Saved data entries
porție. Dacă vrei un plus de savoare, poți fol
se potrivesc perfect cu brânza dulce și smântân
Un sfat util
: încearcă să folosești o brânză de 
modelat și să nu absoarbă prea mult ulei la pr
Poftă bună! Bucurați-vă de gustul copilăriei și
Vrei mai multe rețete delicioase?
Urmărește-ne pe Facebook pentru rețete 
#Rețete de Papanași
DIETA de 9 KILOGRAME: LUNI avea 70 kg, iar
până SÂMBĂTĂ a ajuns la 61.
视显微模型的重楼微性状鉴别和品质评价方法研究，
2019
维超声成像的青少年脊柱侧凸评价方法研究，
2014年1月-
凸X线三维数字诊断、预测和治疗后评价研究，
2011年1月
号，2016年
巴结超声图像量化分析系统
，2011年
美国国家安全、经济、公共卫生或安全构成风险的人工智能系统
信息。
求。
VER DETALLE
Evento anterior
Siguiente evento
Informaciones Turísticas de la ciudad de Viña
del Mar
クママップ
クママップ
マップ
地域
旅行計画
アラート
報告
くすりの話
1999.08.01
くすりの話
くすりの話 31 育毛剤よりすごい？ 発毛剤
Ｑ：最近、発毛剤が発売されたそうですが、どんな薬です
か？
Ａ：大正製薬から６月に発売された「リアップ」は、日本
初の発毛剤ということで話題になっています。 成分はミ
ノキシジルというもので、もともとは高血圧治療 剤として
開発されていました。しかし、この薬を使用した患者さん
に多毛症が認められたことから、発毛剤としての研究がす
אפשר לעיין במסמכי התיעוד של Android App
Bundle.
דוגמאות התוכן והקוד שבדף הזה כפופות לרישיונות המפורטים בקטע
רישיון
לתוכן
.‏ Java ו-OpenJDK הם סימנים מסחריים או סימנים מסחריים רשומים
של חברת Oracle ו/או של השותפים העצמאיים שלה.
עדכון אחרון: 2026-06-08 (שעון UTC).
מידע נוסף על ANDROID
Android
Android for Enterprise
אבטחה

- Prompt -
Copy each entry exactly. Omit none.

- Task output -
porție. Dacă vrei un plus de savoare, poți fol
se potrivesc perfect cu brânza dulce și smântân
Un sfat util
: încearcă să folosești o brânză de 
modelat și să nu absoarbă prea mult ulei la pr
Poftă bună! Bucurați-vă de gustul copilăriei și
Vrei mai multe rețete delicioase?
Urmărește-ne pe Facebook pentru rețete 
#Rețete de Papanași
DIETA de 9 KILOGRAME: LUNI avea 70 kg, iar
până SÂMBĂTĂ a ajuns la 61.
视显微模型的重楼微性状鉴别和品质评价方法研究，
2019
维超声成像的青少年脊柱侧凸评价方法研究，
2014年1月-
凸X线三维数字诊断、预测和治疗后评价研究，
2011年1月
号，2016年
巴结超声图像量化分析系统
，2011年
美国国家安全、经济、公共卫生或安全构成风险的人工智能系统
信息。
求。
VER DETALLE
Evento anterior
Siguiente evento
Informaciones Turísticas de la ciudad de Viña
del Mar
クママップ
クママップ
マップ
地域
旅行計画
アラート
報告
くすりの話
1999.08.01
くすりの話
くすりの話 31 育毛剤よりすごい？ 発毛剤
Ｑ：最近、発毛剤が発売されたそうですが、どんな薬です
か？
Ａ：大正製薬から６月に発売された「リアップ」は、日本
初の発毛剤ということで話題になっています。 成分はミ
ノキシジルというもので、もともとは高血圧治療 剤として
開発されていました。しかし、この薬を使用した患者さん
に多毛症が認められたことから、発毛剤としての研究がす
אפשר לעיין במסמכי התיעוד של Android App
Bundle.
דוגמאות התוכן והקוד שבדף הזה כפופות לרישיונות המפורטים בקטע
רישיון
לתוכן
.‏ Java ו-OpenJDK הם סימנים מסחריים או סימנים מסחריים רשומים
של חברת Oracle ו/או של השותפים העצמאיים שלה.
עדכון אחרון: 2026-06-08 (שעון UTC).
מידע נוסף על ANDROID
Android
Android for Enterprise
אבטחה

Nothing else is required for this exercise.